Organizations must enforce wide-sweeping security policies that will safeguard their business against insider threats. The policy should include details about limiting access to personal data about employees who can access what data and type of data. The security policy should also include procedures and processes that will prevent and identify any malicious activities. With more employees working from home or hybrid than ever before, organizations must deploy sufficient protocols to monitor and control remote access. It is critical to review which employees have remote access and which devices they're using to access the network, including mobile devices. A ‘bring your own device’ (BYOD) policy should be in place as employees or contractors can access the corporate network through these devices. An unsecured device can expose the organization’s data and assets to huge risks. 

s)  Social media policies or guidelines

Even though many organizations block access to popular social media platforms and personal social media accounts, they might not consider the risk posed by corporate-sanctioned social platforms or collaboration tools. Organizations should implement social media guidelines as employees or contractors are likely to click on links posted on the comments section of their corporate social pages or platforms as well, while on the corporate network.

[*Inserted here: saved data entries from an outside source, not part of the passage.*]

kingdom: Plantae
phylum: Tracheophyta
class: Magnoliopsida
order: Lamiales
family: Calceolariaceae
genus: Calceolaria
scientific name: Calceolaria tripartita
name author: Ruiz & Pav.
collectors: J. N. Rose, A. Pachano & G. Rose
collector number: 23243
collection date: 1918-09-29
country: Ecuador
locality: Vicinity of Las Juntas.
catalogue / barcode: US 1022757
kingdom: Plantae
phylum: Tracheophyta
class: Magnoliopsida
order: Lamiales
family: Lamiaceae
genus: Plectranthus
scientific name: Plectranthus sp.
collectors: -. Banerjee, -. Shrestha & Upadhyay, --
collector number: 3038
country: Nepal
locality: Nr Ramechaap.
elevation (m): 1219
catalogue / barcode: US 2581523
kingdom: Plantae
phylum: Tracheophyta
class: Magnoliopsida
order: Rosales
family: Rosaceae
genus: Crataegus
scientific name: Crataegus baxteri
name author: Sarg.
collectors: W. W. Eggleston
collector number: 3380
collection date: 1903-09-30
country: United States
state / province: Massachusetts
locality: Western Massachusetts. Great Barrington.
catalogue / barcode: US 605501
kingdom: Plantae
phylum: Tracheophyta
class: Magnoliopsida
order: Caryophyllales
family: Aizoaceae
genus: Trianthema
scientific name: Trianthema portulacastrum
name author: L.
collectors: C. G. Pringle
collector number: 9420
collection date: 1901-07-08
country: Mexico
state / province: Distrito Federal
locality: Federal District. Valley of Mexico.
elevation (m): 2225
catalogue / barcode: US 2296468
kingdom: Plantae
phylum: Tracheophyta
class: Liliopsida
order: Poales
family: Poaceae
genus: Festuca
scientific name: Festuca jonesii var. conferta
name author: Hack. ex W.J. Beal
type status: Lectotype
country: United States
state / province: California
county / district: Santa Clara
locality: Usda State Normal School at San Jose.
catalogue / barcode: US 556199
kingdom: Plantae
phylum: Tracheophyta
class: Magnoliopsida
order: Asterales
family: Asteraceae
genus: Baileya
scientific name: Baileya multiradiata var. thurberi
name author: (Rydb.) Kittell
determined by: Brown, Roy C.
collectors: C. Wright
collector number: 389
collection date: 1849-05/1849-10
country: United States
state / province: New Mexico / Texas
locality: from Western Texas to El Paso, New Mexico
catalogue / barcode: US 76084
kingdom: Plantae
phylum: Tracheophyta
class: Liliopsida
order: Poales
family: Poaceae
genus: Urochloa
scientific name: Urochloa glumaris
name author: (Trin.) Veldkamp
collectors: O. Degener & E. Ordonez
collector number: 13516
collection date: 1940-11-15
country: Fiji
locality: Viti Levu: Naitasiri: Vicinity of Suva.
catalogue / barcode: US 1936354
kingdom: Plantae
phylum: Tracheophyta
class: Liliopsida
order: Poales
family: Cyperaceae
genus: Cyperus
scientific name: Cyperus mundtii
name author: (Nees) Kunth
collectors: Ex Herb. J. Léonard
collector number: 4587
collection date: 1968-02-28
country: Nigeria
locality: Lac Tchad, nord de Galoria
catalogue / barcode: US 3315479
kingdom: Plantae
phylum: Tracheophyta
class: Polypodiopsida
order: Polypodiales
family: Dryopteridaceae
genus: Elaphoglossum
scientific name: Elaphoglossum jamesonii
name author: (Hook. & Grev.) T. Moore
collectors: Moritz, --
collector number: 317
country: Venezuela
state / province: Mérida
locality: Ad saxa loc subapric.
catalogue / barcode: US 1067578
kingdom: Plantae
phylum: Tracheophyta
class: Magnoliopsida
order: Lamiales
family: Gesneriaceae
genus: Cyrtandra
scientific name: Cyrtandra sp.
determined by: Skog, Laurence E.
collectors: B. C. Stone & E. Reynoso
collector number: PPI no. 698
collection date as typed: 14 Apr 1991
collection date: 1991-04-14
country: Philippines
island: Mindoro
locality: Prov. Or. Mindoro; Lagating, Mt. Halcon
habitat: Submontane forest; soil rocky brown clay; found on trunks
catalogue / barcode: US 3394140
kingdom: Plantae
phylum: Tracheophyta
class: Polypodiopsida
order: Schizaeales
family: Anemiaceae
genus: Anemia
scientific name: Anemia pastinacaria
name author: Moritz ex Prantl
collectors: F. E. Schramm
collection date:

Users might also simply click “share,” spreading the malicious link to others within the corporate network. This social media policy or guideline may help minimize the number of employees and contractors who may become compromised insiders.

t) Coordinate security teams and HR 

Security teams are often blindsided by layoffs or an annual passed-over promotion or raise which could trigger a disgruntled employee or contractor to do the unthinkable. Effective coordination between the CISO and the head of HR can help thwart a potential insider threat or attack by boosting discrete real-time behavioral monitoring around the employee or contractor or putting them on an internal watchlist. Security teams in coordination with HR can conduct sentiment analysis to ascertain the intentions and feelings of individuals to identify whether an employee is performing poorly, experiencing financial troubles, or under stress to help identify potential malicious insiders. Organizations in the tech, financial, and healthcare sectors are particularly at significant risk of insider threats due to the valuable nature of the industry's assets, data, and processes. Therefore, HR can collaborate with security teams to develop a thorough security-based new hire screening protocol or policy that's integrated into the hiring process to help prevent insider threats.